APPLY WHAT YOU READ
1 - Answer these questions from the drug trafficking cable, one line each:
(a) Which substance is trafficked most often?
(b) Nearly half of the international traffickers convicted in 2009 were citizens of which country?
(c) What position does Tsegaye Gebrehiwot hold?
2 - Show each line in the rows that contains the string "Disintasamento", matching its case exactly.

DOCUMENT TEXT
*** Begin section ***

UNCLAS SECTION 01 OF 02 ADDIS ABABA 002499

SENSITIVE
SIPDIS

DEPT FOR AF/E, INL, INR
PASS TO ADICT

E.O. 12958: N/A
TAGS: SNAR ASEC ET
SUBJECT: DRUG TRAFFICKING IN ETHIOPIA

REF: STATE 105731

1. (SBU) SUMMARY: Ethiopia has become increasingly popular as
a transit point along narco-trafficking routes as a result of
convenient air service, limited law enforcement, and minimal
criminal penalties. Heroin is the most commonly trafficked
substance, followed by cannabis and cocaine. Most
international traffickers convicted in 2009 were of East
African origin; nearly half were Tanzanian citizens.
Cannabis has traditionally been grown in Ethiopia and is
commonly sent via the postal service to the UK and, to a
lesser extent, other countries. Ethiopia has not experienced
significant security or public health problems to date as a
result of increased narco-trafficking, but police are wary of
this growing phenomenon. Communication between post and law
enforcement authorities is good, but cooperative programming
is limited. End summary.

2. (SBU) According to Tsegaye Gebrehiwot, Counter Narcotics
Chief at the Ethiopian Federal Police Commission,
international narco-trafficking has become an increasingly
serious problem in Ethiopia over the past two years. While
Ethiopia is not a significant source or destination country
for illegal drugs, the combination of convenient and
affordable air service on Ethiopian Airlines, limited police
capacity to combat narco-trafficking, and minimal prison
sentences for convicted drug traffickers have led many
traffickers to utilize Addis Ababa as a transit point.
Tsegaye told PolOff that in his career as a law enforcement
officer, Ethiopia had not experienced anywhere near the
volume of narco-trafficking that it is currently
experiencing. He attributed the increase primarily to
improved pan-African air service on Ethiopian Airlines, and
noted that the Government of Ethiopia's (GoE) failure to
improve drug enforcement efforts and update its criminal code
(which provides for less than two years prison time for most
narcotics convictions) had allowed the problem to grow
unchecked.

*** End section ***

DATA FOR PROCESSING
*** Begin section ***

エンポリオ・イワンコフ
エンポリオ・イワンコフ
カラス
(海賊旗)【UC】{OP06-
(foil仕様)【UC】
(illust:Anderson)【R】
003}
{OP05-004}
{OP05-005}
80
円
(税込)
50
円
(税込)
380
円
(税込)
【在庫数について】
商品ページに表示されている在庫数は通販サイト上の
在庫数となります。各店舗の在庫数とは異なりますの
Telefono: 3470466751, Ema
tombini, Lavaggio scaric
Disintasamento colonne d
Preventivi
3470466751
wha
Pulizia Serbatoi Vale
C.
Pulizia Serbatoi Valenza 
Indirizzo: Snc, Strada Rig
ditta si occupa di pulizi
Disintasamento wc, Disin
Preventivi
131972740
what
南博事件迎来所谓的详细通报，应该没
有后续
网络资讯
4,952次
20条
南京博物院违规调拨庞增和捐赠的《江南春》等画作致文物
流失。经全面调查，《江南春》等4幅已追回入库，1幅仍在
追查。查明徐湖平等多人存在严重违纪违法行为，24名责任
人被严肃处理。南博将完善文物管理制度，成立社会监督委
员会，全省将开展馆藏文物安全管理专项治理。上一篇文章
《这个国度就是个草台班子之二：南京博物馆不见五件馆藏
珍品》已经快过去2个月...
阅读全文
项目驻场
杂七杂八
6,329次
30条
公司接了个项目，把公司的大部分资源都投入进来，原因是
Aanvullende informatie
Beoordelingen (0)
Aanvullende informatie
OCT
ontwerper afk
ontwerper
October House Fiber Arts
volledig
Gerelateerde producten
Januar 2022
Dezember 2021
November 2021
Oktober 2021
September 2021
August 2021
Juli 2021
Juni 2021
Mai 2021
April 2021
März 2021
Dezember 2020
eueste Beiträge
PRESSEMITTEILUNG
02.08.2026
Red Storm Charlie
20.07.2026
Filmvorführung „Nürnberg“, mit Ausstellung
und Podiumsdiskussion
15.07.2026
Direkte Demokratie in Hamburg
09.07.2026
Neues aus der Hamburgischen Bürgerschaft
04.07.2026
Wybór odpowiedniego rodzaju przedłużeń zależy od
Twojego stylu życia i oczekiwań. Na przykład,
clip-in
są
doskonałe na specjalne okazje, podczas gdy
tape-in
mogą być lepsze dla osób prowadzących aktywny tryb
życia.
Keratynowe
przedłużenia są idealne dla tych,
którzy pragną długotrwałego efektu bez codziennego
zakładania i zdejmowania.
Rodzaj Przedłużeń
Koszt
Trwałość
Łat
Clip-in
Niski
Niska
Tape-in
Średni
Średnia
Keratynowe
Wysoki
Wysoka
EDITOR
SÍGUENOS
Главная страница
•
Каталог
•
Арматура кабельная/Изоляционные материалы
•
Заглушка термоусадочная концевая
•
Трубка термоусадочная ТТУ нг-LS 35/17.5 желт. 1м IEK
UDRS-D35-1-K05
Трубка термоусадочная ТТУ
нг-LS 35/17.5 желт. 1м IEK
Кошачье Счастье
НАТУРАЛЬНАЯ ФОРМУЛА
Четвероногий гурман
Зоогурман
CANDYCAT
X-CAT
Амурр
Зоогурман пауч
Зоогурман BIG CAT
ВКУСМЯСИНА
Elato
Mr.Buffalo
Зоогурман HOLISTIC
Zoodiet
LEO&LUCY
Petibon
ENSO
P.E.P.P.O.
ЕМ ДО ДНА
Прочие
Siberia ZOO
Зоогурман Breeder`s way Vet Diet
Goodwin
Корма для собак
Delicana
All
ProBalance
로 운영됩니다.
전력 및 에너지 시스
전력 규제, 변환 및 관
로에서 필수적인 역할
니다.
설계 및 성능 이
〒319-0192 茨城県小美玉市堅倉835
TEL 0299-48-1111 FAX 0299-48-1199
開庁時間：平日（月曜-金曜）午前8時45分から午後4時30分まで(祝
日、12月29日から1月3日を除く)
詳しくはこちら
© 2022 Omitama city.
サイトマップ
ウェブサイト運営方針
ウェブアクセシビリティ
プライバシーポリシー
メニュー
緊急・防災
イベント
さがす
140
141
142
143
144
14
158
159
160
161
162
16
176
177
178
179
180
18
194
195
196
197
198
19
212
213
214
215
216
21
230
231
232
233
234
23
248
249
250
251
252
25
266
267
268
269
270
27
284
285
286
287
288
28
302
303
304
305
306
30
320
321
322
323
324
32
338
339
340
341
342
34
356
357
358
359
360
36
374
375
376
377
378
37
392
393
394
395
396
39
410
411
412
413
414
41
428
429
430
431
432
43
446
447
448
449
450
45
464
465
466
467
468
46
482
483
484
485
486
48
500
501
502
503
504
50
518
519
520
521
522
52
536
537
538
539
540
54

*** End section ***

RESULTS
1 -
(a) Heroin.
(b) Tanzania.
(c) Counter Narcotics Chief at the Ethiopian Federal Police Commission.

2 -
Disintasamento colonne d
Disintasamento wc, Disin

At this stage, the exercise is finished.